University of Washington researchers use artificial intelligence and quantum computing to simulate and develop new quantum materials

UW researchers use AI and quantum computing to discover materials like molybdenum ditelluride. Two June 2026 studies show this bypasses slow physical trial-and-error.

Categorized in: AI News Science and Research
Published on: Jun 13, 2026
University of Washington researchers use artificial intelligence and quantum computing to simulate and develop new quantum materials

Researchers at the University of Washington are using artificial intelligence and quantum computing to simulate and discover new quantum materials, bypassing the slow trial-and-error process of traditional materials design. The two studies, published in June 2026, demonstrate how these technologies can model complex atomic behaviors at scale, potentially accelerating the development of energy-efficient electronics and quantum computer components.

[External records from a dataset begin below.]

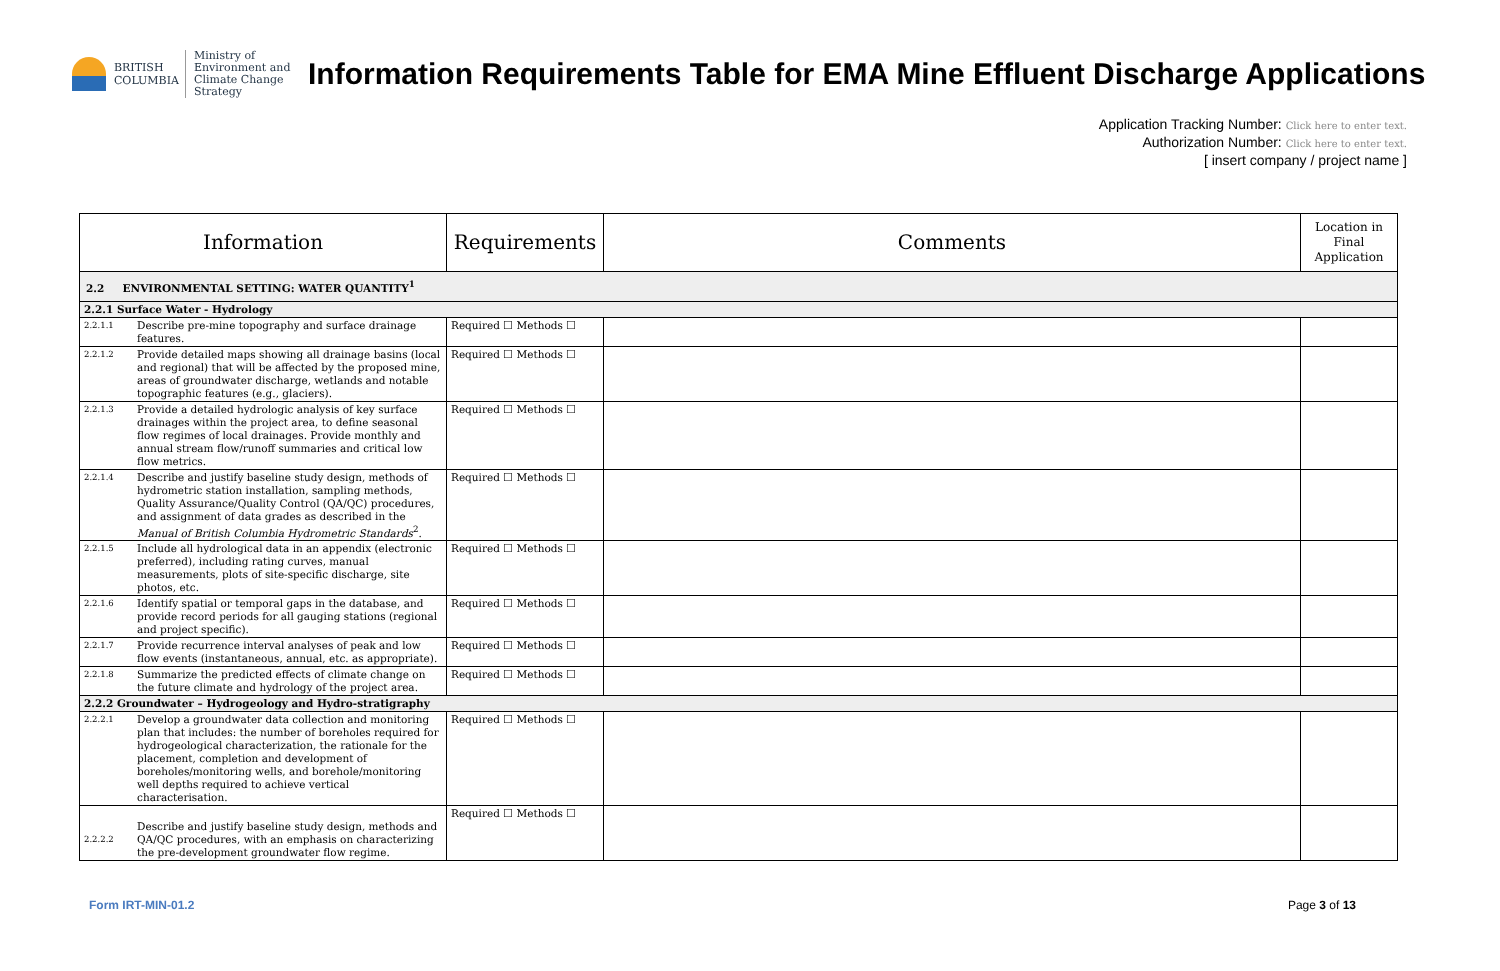BRITISH
COLUMBIA
Ministry of
Environment and
Climate Change Strategy
Information Requirements Table for EMA Mine Effluent Discharge Applications
Application Tracking Number: Click here to enter text.
Authorization Number: Click here to enter text.
[ insert company / project name ]
| Information | | Requirements | Comments | Location in Final Application |
| --- | --- | --- | --- | --- |
| 2.2 ENVIRONMENTAL SETTING: WATER QUANTITY<sup>1</sup> | | | | |
| 2.2.1 Surface Water - Hydrology | | | | |
| 2.2.1.1 | Describe pre-mine topography and surface drainage features. | Required ☐ Methods ☐ | | |
| 2.2.1.2 | Provide detailed maps showing all drainage basins (local and regional) that will be affected by the proposed mine, areas of groundwater discharge, wetlands and notable topographic features (e.g., glaciers). | Required ☐ Methods ☐ | | |
| 2.2.1.3 | Provide a detailed hydrologic analysis of key surface drainages within the project area, to define seasonal flow regimes of local drainages. Provide monthly and annual stream flow/runoff summaries and critical low flow metrics. | Required ☐ Methods ☐ | | |
| 2.2.1.4 | Describe and justify baseline study design, methods of hydrometric station installation, sampling methods, Quality Assurance/Quality Control (QA/QC) procedures, and assignment of data grades as described in the Manual of British Columbia Hydrometric Standards<sup>2</sup>. | Required ☐ Methods ☐ | | |
| 2.2.1.5 | Include all hydrological data in an appendix (electronic preferred), including rating curves, manual measurements, plots of site-specific discharge, site photos, etc. | Required ☐ Methods ☐ | | |
| 2.2.1.6 | Identify spatial or temporal gaps in the database, and provide record periods for all gauging stations (regional and project specific). | Required ☐ Methods ☐ | | |
| 2.2.1.7 | Provide recurrence interval analyses of peak and low flow events (instantaneous, annual, etc. as appropriate). | Required ☐ Methods ☐ | | |
| 2.2.1.8 | Summarize the predicted effects of climate change on the future climate and hydrology of the project area. | Required ☐ Methods ☐ | | |
| 2.2.2 Groundwater – Hydrogeology and Hydro-stratigraphy | | | | |
| 2.2.2.1 | Develop a groundwater data collection and monitoring plan that includes: the number of boreholes required for hydrogeological characterization, the rationale for the placement, completion and development of boreholes/monitoring wells, and borehole/monitoring well depths required to achieve vertical characterisation. | Required ☐ Methods ☐ | | |
| 2.2.2.2 | Describe and justify baseline study design, methods and QA/QC procedures, with an emphasis on characterizing the pre-development groundwater flow regime. | Required ☐ Methods ☐ | | |
Form IRT-MIN-01.2 Page 3 of 13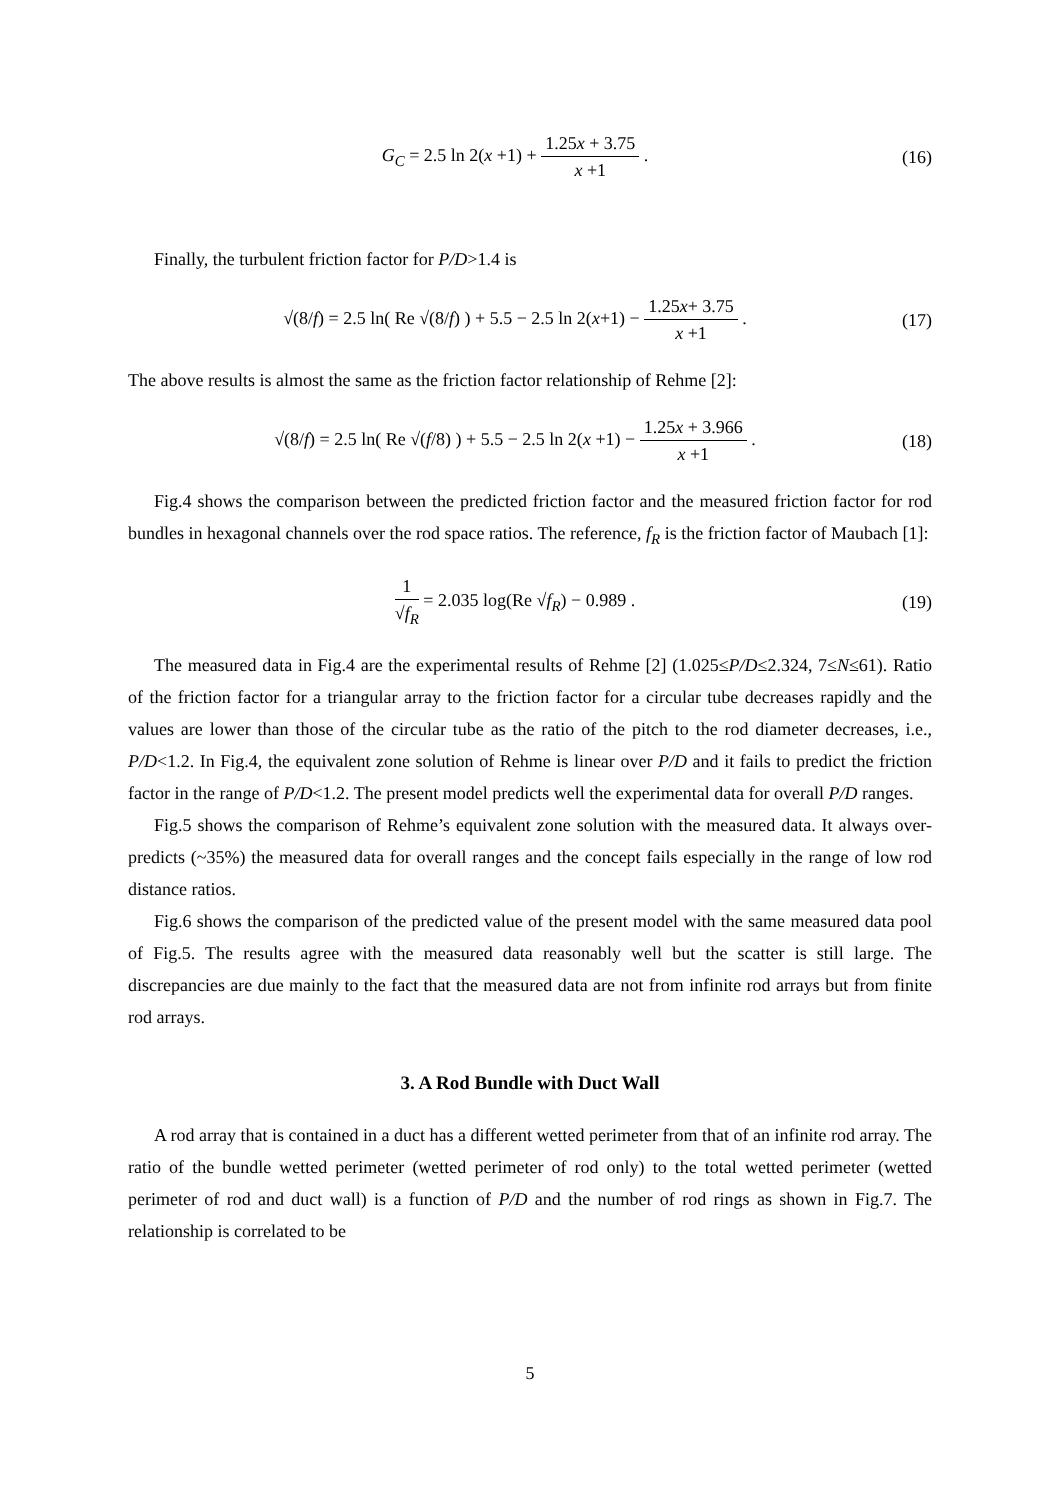G<sub>C</sub> = 2.5 ln 2(x +1) + 1.25x + 3.75 x +1 .
(16)
Finally, the turbulent friction factor for P/D>1.4 is
√(8/f) = 2.5 ln( Re √(8/f) ) + 5.5 − 2.5 ln 2(x+1) − 1.25x+ 3.75 x +1 .
(17)
The above results is almost the same as the friction factor relationship of Rehme [2]:
√(8/f) = 2.5 ln( Re √(f/8) ) + 5.5 − 2.5 ln 2(x +1) − 1.25x + 3.966 x +1 .
(18)
Fig.4 shows the comparison between the predicted friction factor and the measured friction factor for rod bundles in hexagonal channels over the rod space ratios. The reference, f<sub>R</sub> is the friction factor of Maubach [1]:
1 √f<sub>R</sub> = 2.035 log(Re √f<sub>R</sub>) − 0.989 .
(19)
The measured data in Fig.4 are the experimental results of Rehme [2] (1.025≤P/D≤2.324, 7≤N≤61). Ratio of the friction factor for a triangular array to the friction factor for a circular tube decreases rapidly and the values are lower than those of the circular tube as the ratio of the pitch to the rod diameter decreases, i.e., P/D<1.2. In Fig.4, the equivalent zone solution of Rehme is linear over P/D and it fails to predict the friction factor in the range of P/D<1.2. The present model predicts well the experimental data for overall P/D ranges.
Fig.5 shows the comparison of Rehme’s equivalent zone solution with the measured data. It always over-predicts (~35%) the measured data for overall ranges and the concept fails especially in the range of low rod distance ratios.
Fig.6 shows the comparison of the predicted value of the present model with the same measured data pool of Fig.5. The results agree with the measured data reasonably well but the scatter is still large. The discrepancies are due mainly to the fact that the measured data are not from infinite rod arrays but from finite rod arrays.
3. A Rod Bundle with Duct Wall
A rod array that is contained in a duct has a different wetted perimeter from that of an infinite rod array. The ratio of the bundle wetted perimeter (wetted perimeter of rod only) to the total wetted perimeter (wetted perimeter of rod and duct wall) is a function of P/D and the number of rod rings as shown in Fig.7. The relationship is correlated to be
5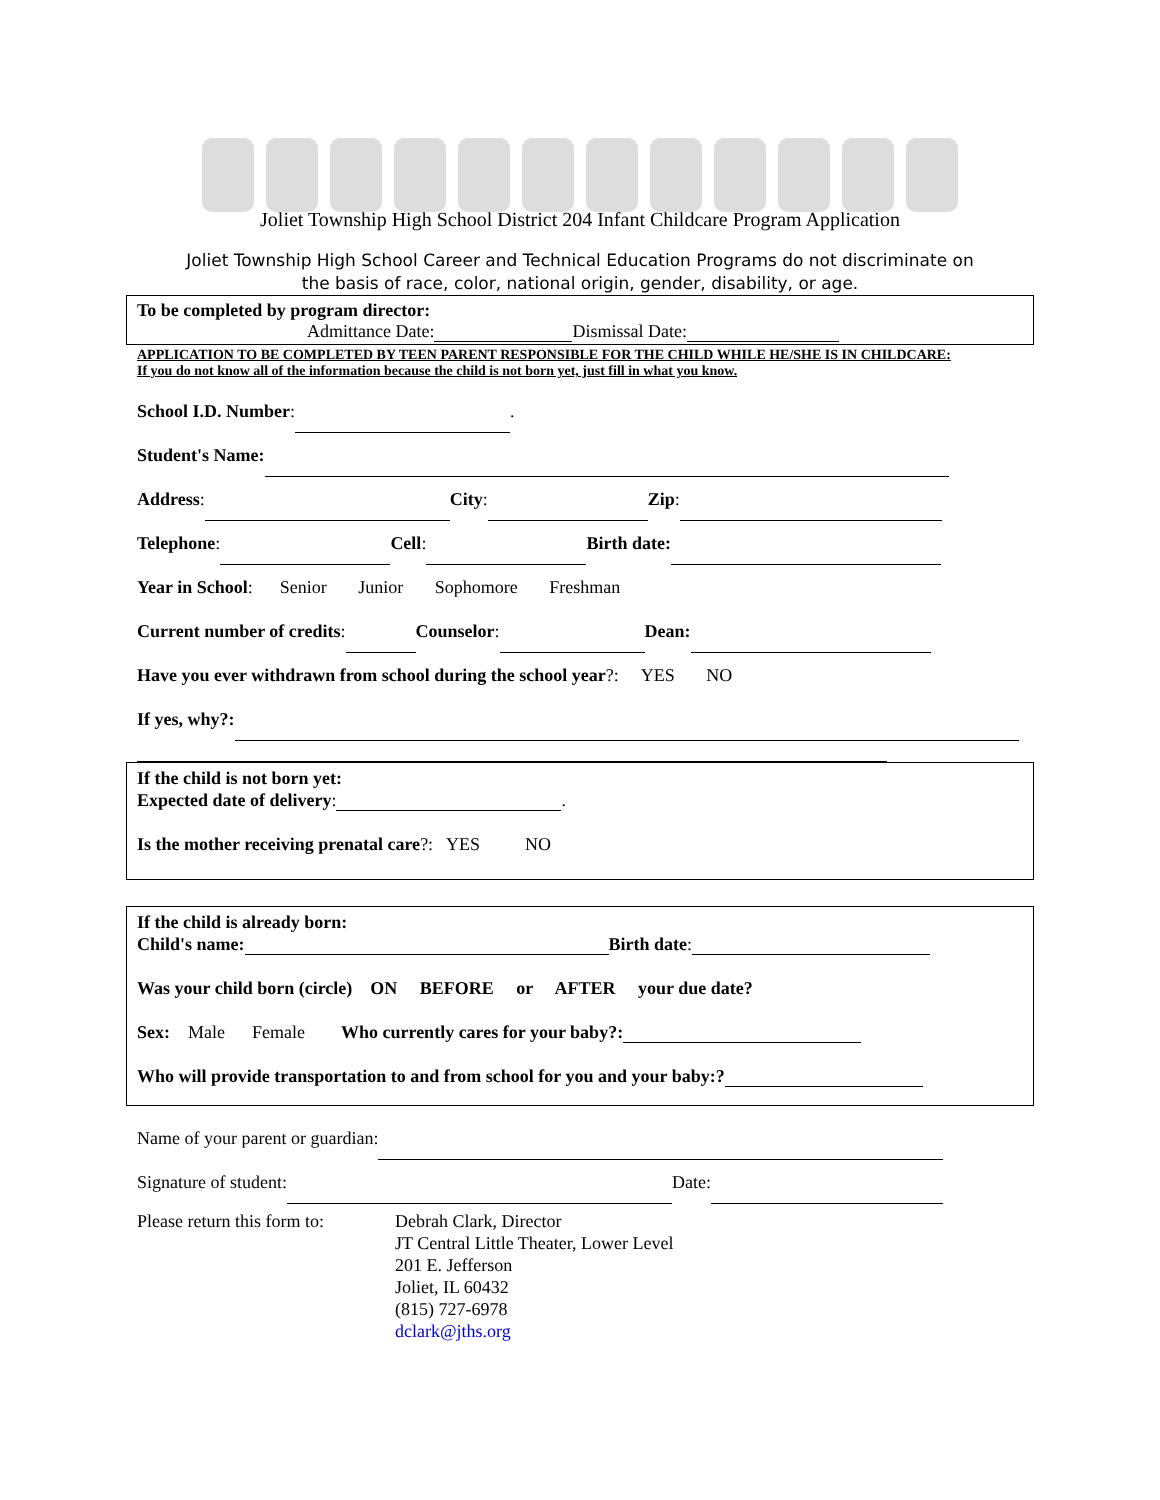Joliet Township High School District 204 Infant Childcare Program Application
Joliet Township High School Career and Technical Education Programs do not discriminate on
the basis of race, color, national origin, gender, disability, or age.
To be completed by program director:
Admittance Date: Dismissal Date:
APPLICATION TO BE COMPLETED BY TEEN PARENT RESPONSIBLE FOR THE CHILD WHILE HE/SHE IS IN CHILDCARE:
If you do not know all of the information because the child is not born yet, just fill in what you know.
School I.D. Number: .
Student's Name:
Address: City: Zip:
Telephone: Cell: Birth date:
Year in School: Senior Junior Sophomore Freshman
Current number of credits: Counselor: Dean:
Have you ever withdrawn from school during the school year?: YES NO
If yes, why?:
If the child is not born yet:
Expected date of delivery: .
Is the mother receiving prenatal care?: YES NO
If the child is already born:
Child's name: Birth date:
Was your child born (circle) ON BEFORE or AFTER your due date?
Sex: Male Female Who currently cares for your baby?:
Who will provide transportation to and from school for you and your baby:?
Name of your parent or guardian:
Signature of student: Date:
Please return this form to:
Debrah Clark, Director
JT Central Little Theater, Lower Level
201 E. Jefferson
Joliet, IL 60432
(815) 727-6978
dclark@jths.org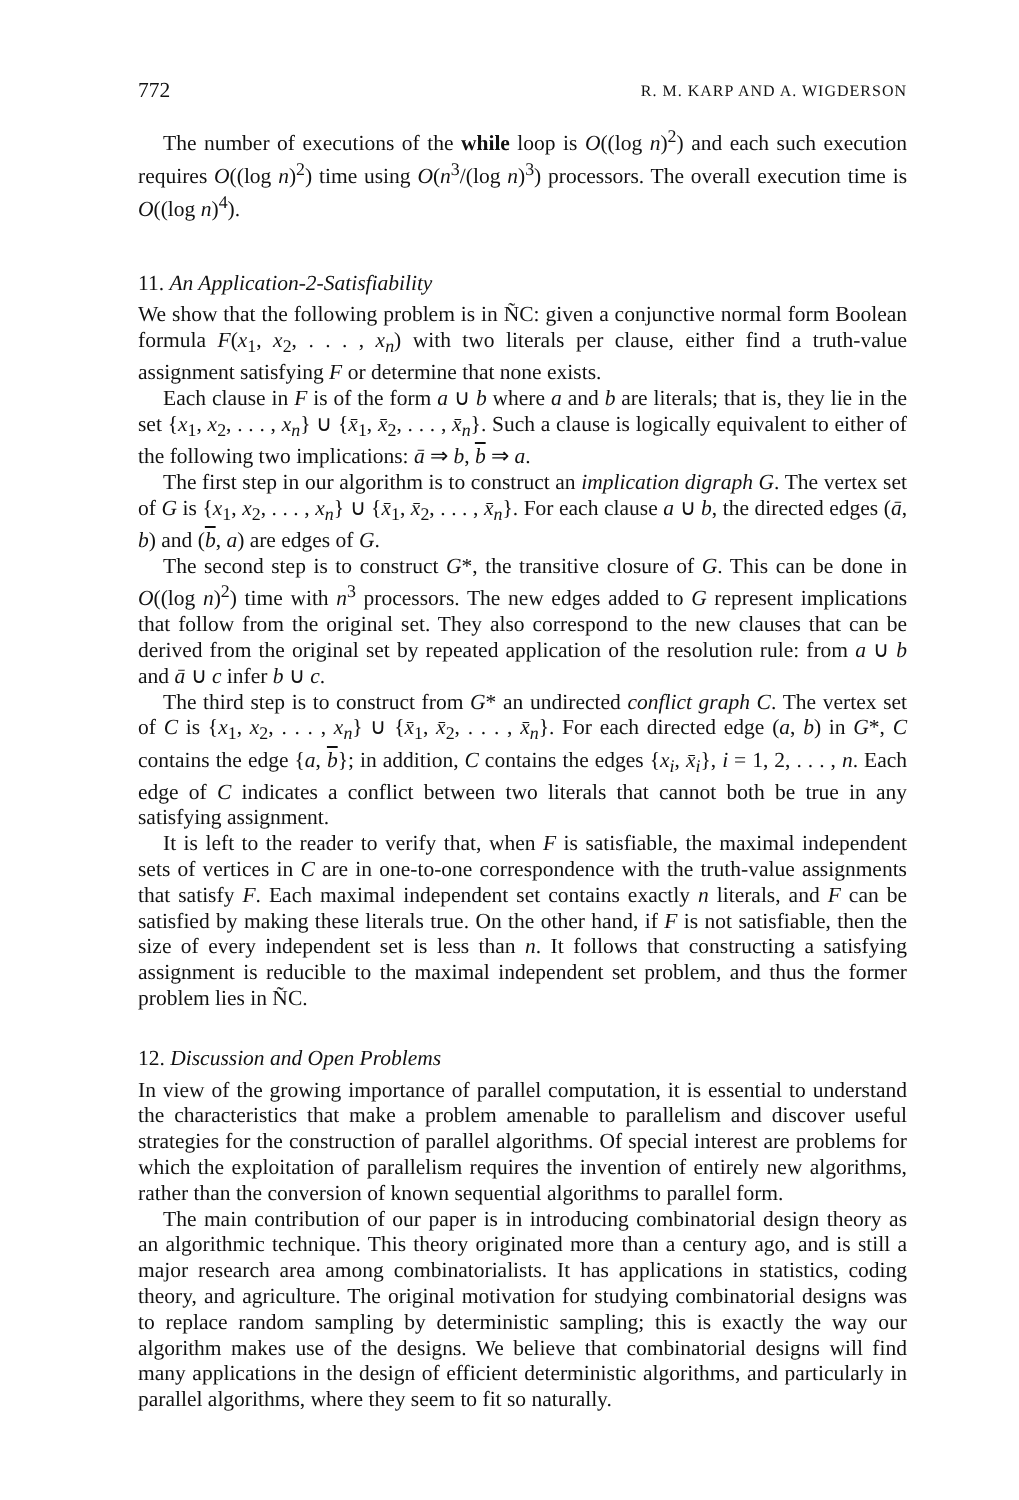772 R. M. KARP AND A. WIGDERSON
The number of executions of the while loop is O((log n)<sup>2</sup>) and each such execution requires O((log n)<sup>2</sup>) time using O(n<sup>3</sup>/(log n)<sup>3</sup>) processors. The overall execution time is O((log n)<sup>4</sup>).
11. An Application-2-Satisfiability
We show that the following problem is in Ñ​C: given a conjunctive normal form Boolean formula F(x<sub>1</sub>, x<sub>2</sub>, . . . , x<sub>n</sub>) with two literals per clause, either find a truth-value assignment satisfying F or determine that none exists.
Each clause in F is of the form a ∪ b where a and b are literals; that is, they lie in the set {x<sub>1</sub>, x<sub>2</sub>, . . . , x<sub>n</sub>} ∪ {x̄<sub>1</sub>, x̄<sub>2</sub>, . . . , x̄<sub>n</sub>}. Such a clause is logically equivalent to either of the following two implications: ā ⇒ b, b ⇒ a.
The first step in our algorithm is to construct an implication digraph G. The vertex set of G is {x<sub>1</sub>, x<sub>2</sub>, . . . , x<sub>n</sub>} ∪ {x̄<sub>1</sub>, x̄<sub>2</sub>, . . . , x̄<sub>n</sub>}. For each clause a ∪ b, the directed edges (ā, b) and (b, a) are edges of G.
The second step is to construct G*, the transitive closure of G. This can be done in O((log n)<sup>2</sup>) time with n<sup>3</sup> processors. The new edges added to G represent implications that follow from the original set. They also correspond to the new clauses that can be derived from the original set by repeated application of the resolution rule: from a ∪ b and ā ∪ c infer b ∪ c.
The third step is to construct from G* an undirected conflict graph C. The vertex set of C is {x<sub>1</sub>, x<sub>2</sub>, . . . , x<sub>n</sub>} ∪ {x̄<sub>1</sub>, x̄<sub>2</sub>, . . . , x̄<sub>n</sub>}. For each directed edge (a, b) in G*, C contains the edge {a, b}; in addition, C contains the edges {x<sub>i</sub>, x̄<sub>i</sub>}, i = 1, 2, . . . , n. Each edge of C indicates a conflict between two literals that cannot both be true in any satisfying assignment.
It is left to the reader to verify that, when F is satisfiable, the maximal independent sets of vertices in C are in one-to-one correspondence with the truth-value assignments that satisfy F. Each maximal independent set contains exactly n literals, and F can be satisfied by making these literals true. On the other hand, if F is not satisfiable, then the size of every independent set is less than n. It follows that constructing a satisfying assignment is reducible to the maximal independent set problem, and thus the former problem lies in Ñ​C.
12. Discussion and Open Problems
In view of the growing importance of parallel computation, it is essential to understand the characteristics that make a problem amenable to parallelism and discover useful strategies for the construction of parallel algorithms. Of special interest are problems for which the exploitation of parallelism requires the invention of entirely new algorithms, rather than the conversion of known sequential algorithms to parallel form.
The main contribution of our paper is in introducing combinatorial design theory as an algorithmic technique. This theory originated more than a century ago, and is still a major research area among combinatorialists. It has applications in statistics, coding theory, and agriculture. The original motivation for studying combinatorial designs was to replace random sampling by deterministic sampling; this is exactly the way our algorithm makes use of the designs. We believe that combinatorial designs will find many applications in the design of efficient deterministic algorithms, and particularly in parallel algorithms, where they seem to fit so naturally.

Simulating complex atomic stacks

Designing materials from the atomic scale up requires intense modeling. Small clusters of atoms often behave differently than when their building blocks repeat over larger distances. Supercomputers have addressed some of these prediction problems over the past 50 years, but newer techniques are proving faster. A study published June 2 in the Proceedings of the National Academy of Sciences shows researchers using AI to simulate dozens of molybdenum ditelluride crystal sheets stacked in intricate patterns. This process produces complex quantum behaviors absent on a smaller scale, acting as a fast, inexpensive surrogate for traditional supercomputing.

This approach to data modeling and scientific discovery mirrors the methodologies covered in an AI Learning Path for Research Scientists. Once researchers identify promising virtual materials, they can attempt to synthesize them in the lab to validate the simulations.

Quantum computers studying quantum phenomena

While AI extrapolates large systems from small datasets, quantum computers are naturally suited to simulate the quantum phenomena researchers want to study, such as entanglement. A second study, published June 8 in Nature Communications, details how a quantum computer created a self-improving design loop by discovering new materials. The team used the quantum computer to study an exotic phase of matter known as a Laughlin state.

"What is exciting is that AI and quantum computing are beginning to change not just what problems we can solve, but how we do research," said Ting Cao, a UW associate professor of materials science and engineering and senior author of both studies.

Cao and his team plan to build out their datasets and develop models that simulate a wider range of materials. This integration of computational methods highlights the growing role of AI for Science & Research in modern laboratory workflows.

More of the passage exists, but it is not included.